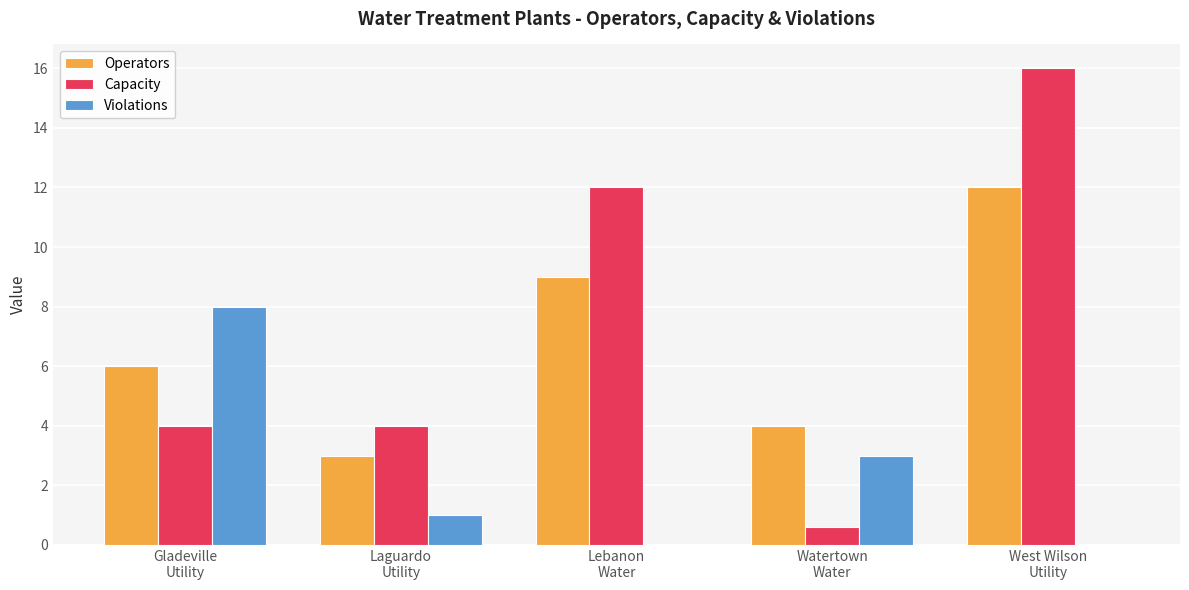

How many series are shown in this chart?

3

○ ○ ○ ○

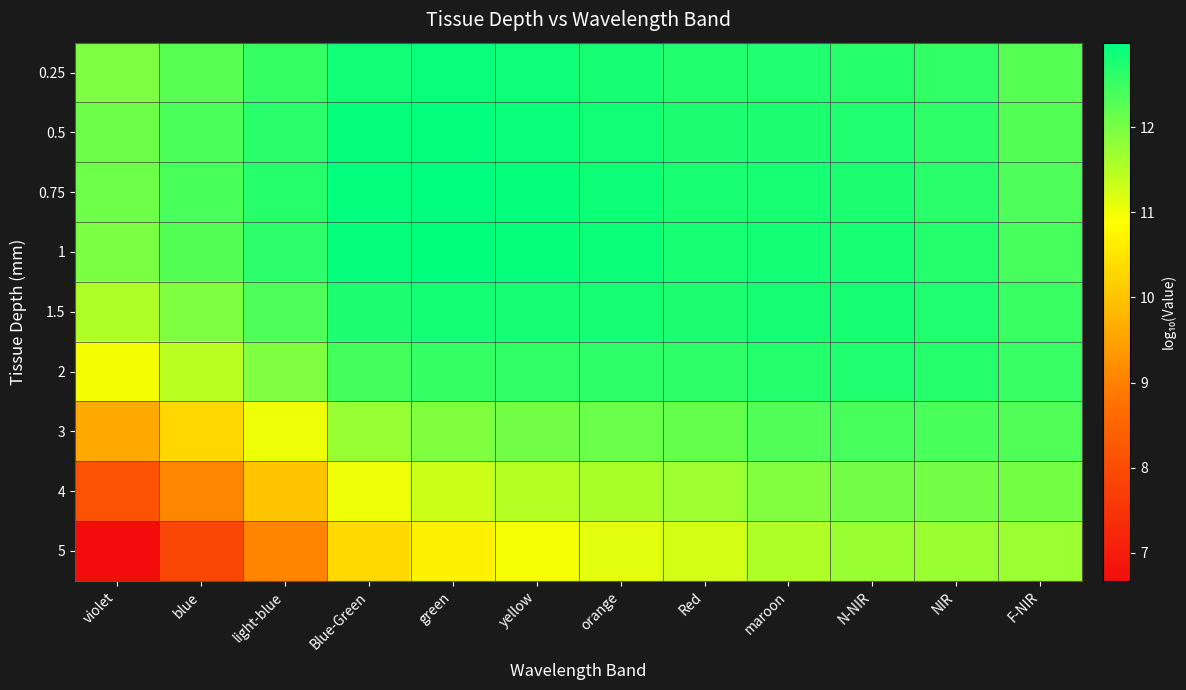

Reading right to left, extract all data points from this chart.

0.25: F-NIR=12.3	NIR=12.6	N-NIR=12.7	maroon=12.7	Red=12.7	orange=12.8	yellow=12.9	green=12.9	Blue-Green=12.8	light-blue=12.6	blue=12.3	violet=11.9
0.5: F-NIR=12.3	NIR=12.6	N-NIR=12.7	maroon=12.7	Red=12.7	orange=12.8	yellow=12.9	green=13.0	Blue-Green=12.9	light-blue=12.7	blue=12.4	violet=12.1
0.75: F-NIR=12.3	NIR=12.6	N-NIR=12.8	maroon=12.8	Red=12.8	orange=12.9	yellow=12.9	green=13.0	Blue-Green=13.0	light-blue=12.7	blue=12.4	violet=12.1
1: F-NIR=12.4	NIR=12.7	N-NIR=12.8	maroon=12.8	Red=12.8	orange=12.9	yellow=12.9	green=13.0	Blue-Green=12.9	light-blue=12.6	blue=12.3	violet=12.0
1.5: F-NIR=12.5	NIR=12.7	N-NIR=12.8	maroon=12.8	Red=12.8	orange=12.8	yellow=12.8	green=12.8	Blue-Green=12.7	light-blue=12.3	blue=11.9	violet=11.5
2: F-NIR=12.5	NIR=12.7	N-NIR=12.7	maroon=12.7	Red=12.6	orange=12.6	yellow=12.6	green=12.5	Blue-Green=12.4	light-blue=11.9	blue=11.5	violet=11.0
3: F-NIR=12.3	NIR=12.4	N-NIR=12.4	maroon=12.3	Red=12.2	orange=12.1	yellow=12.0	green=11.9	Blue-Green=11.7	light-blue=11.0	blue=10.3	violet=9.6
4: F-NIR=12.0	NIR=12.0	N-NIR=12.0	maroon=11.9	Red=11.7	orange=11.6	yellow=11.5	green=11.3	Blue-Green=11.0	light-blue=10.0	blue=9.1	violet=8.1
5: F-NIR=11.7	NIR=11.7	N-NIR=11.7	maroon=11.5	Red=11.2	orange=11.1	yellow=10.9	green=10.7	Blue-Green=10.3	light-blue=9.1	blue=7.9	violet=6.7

○ ○ ○ ○

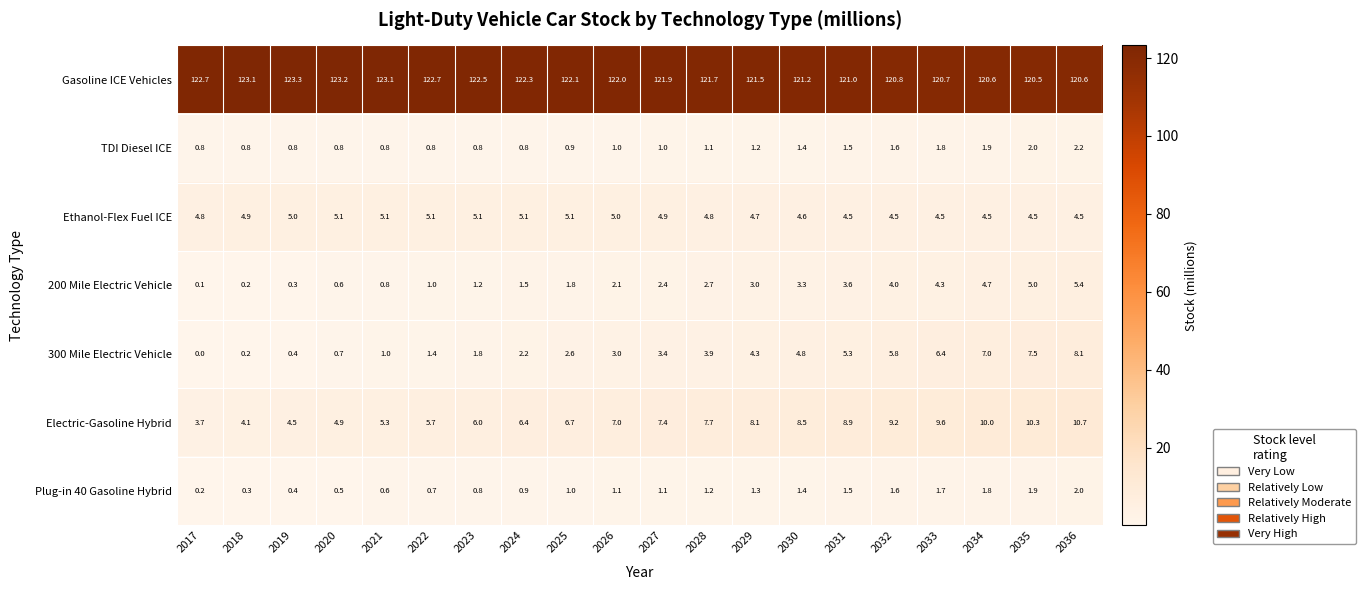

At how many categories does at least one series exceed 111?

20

○ ○ ○ ○

→ What you have to do
Pull out every line in the records above that contains the word "chart", and copy each one in full.

→ Task response
How many series are shown in this chart?
Reading right to left, extract all data points from this chart.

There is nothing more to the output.